Шла битва у Сталинграда, а в смоленских болотах ждали, учились, готовились. Подносчики становились наводчиками, наводчики — командирами орудий. Топорок уже управлял огнем батареи.

Менялся и лес за рекой.

Порвалась, облетела сентябрьская листва. В октябре лес стоял сиротливый и голый. Обнаженные березы подымали к небу тонкие ветки. В ноябре на деревьях повисли серебристые бисерные нитки инея, сплетенные в паутину В декабре белыми пушистыми лапами разлегся по елям снег.

Только одно оставалось неизменным: фронт не двигался.

Очень трудно так вот стоять в обороне, знать наизусть каждую огневую точку врага, знать и терпеть…

…Минута затишья на переднем крае. Глубокие извилистые траншеи. В амбразурах — молчаливые пулеметы. За пулеметами — настороженные часовые.

Изредка взлетит ракета, ослепительно белая, лиловая или малиновая, вырвет кусок леса из мрака, приподымет над горизонтом черную завесу — и снова темно.

Прислушается Топорок. Чуть скрипнуло дерево. Шорох. Или это с верхушки осыпался снег? Нет, не ветка скрипнула, не осыпался снег — чьи-то крадущиеся шаги. Фриц с топором.

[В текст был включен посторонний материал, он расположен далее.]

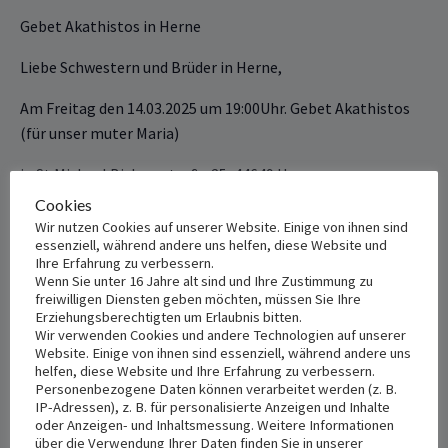
Gebet Akathistos in Herne
Liebe Schwestern und Brüder in Herne,
Am Freitag den ‎‎14.03.2025 um 19:00Uhr. Gebet Akathistos
(für unser muter Maria)
‎in St.Michael Bickernstraße 25, 44649 Herne
Cookies
Wir nutzen Cookies auf unserer Website. Einige von ihnen sind
+ Add to Google Calendar
+ Add to iCalendar
essenziell, während andere uns helfen, diese Website und
Ihre Erfahrung zu verbessern.
Wenn Sie unter 16 Jahre alt sind und Ihre Zustimmung zu
freiwilligen Diensten geben möchten, müssen Sie Ihre
Erziehungsberechtigten um Erlaubnis bitten.
DETAILS
VENUE
Wir verwenden Cookies und andere Technologien auf unserer
St. Michael
Date:
Website. Einige von ihnen sind essenziell, während andere uns
helfen, diese Website und Ihre Erfahrung zu verbessern.
März 14, 2025
Bickernstraße25
Personenbezogene Daten können verarbeitet werden (z. B.
Herne
,
44649
Deutschland
+
IP-Adressen), z. B. für personalisierte Anzeigen und Inhalte
Time:
oder Anzeigen- und Inhaltsmessung. Weitere Informationen
Google Map
7:00 pm - 9:00 pm
über die Verwendung Ihrer Daten finden Sie in unserer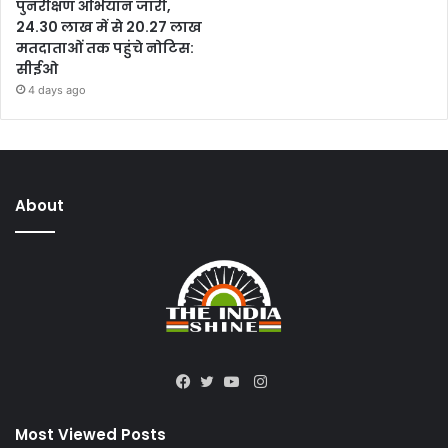
पुनरीक्षण अभियान जारी,
24.30 लाख में से 20.27 लाख
मतदाताओं तक पहुंचे नोटिस:
सीईओ
4 days ago
About
Instagram
Facebook
Twitter
YouTube
Most Viewed Posts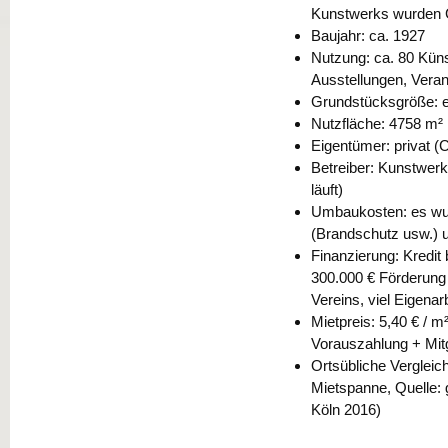
Kunstwerks wurden 
Baujahr: ca. 1927
Nutzung: ca. 80 Küns
Ausstellungen, Veran
Grundstücksgröße: 
Nutzfläche: 4758 m²
Eigentümer: privat 
Betreiber: Kunstwerk
läuft)
Umbaukosten: es wur
(Brandschutz usw.) u
Finanzierung: Kredit 
300.000 € Förderung
Vereins, viel Eigenar
Mietpreis: 5,40 € /
m²
Vorauszahlung + Mitg
Ortsübliche Vergleich
Mietspanne, Quelle: 
Köln 2016)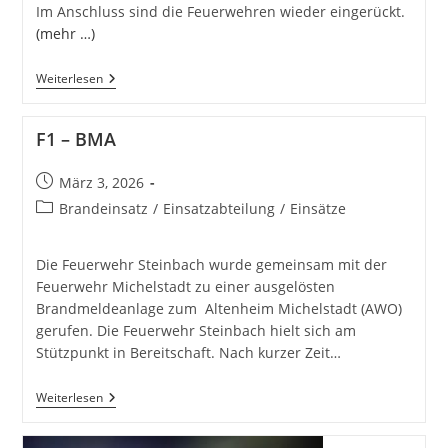
Im Anschluss sind die Feuerwehren wieder eingerückt.
(mehr …)
H
Weiterlesen
1Y
–
Hilfeleistung
F1 – BMA
Klein
Beitrag
März 3, 2026
veröffentlicht:
Beitrags-
Brandeinsatz
/
Einsatzabteilung
/
Einsätze
Kategorie:
Die Feuerwehr Steinbach wurde gemeinsam mit der
Feuerwehr Michelstadt zu einer ausgelösten
Brandmeldeanlage zum Altenheim Michelstadt (AWO)
gerufen. Die Feuerwehr Steinbach hielt sich am
Stützpunkt in Bereitschaft. Nach kurzer Zeit…
F1
Weiterlesen
–
BMA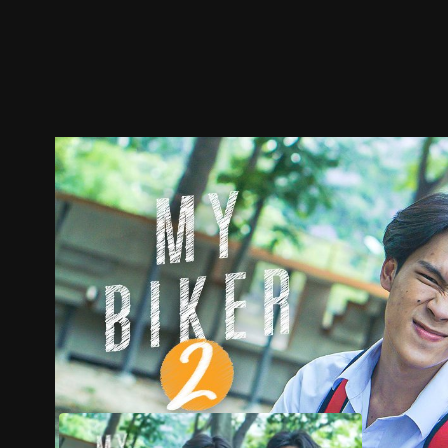
ตัวอย่าง
ภาพนิ่ง
เนื้อหาที่แนะนำ
รายละเอียด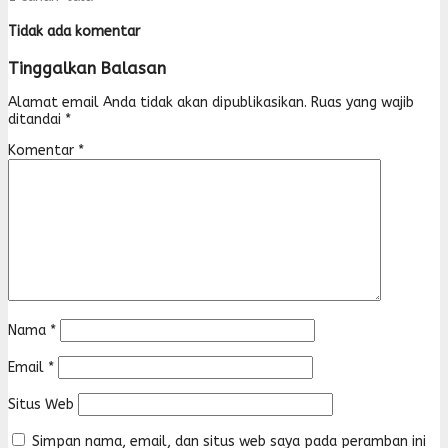
Tidak ada komentar
Tinggalkan Balasan
Alamat email Anda tidak akan dipublikasikan.
Ruas yang wajib
ditandai
*
Komentar
*
Nama
*
Email
*
Situs Web
Simpan nama, email, dan situs web saya pada peramban ini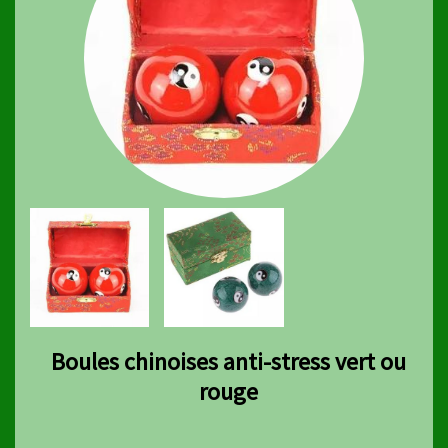
Boules chinoises anti-stress vert ou
rouge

— Товарищ семьдесят пять! Немцы строят блиндаж на переднем крае. Разрешите огоньку? — говорит Топорок в трубку.

…Выжидающе притаились орудия батареи у заснеженной опушки леса. Потрескивают железные печурки в землянках.

Спокойно в чистых, уютных блиндажах. Так бывает иногда и на войне.

Знают огневики: не спят, не смыкаются их зоркие «глаза» на переднем крае.

— Чего ты хочешь больше всего на свете? — спрашивает Гайдай у Ермошева.

— Того же, чего и все, — разбить немца.

— Так того все хотят. А чего именно ты больше всего хочешь?

— А именно я больше всего хочу, чтобы ты в душу ко мне не лез, — отвечает Ермошев, подумав про себя, что больше всего хотел бы увидеть сейчас Анну — жену…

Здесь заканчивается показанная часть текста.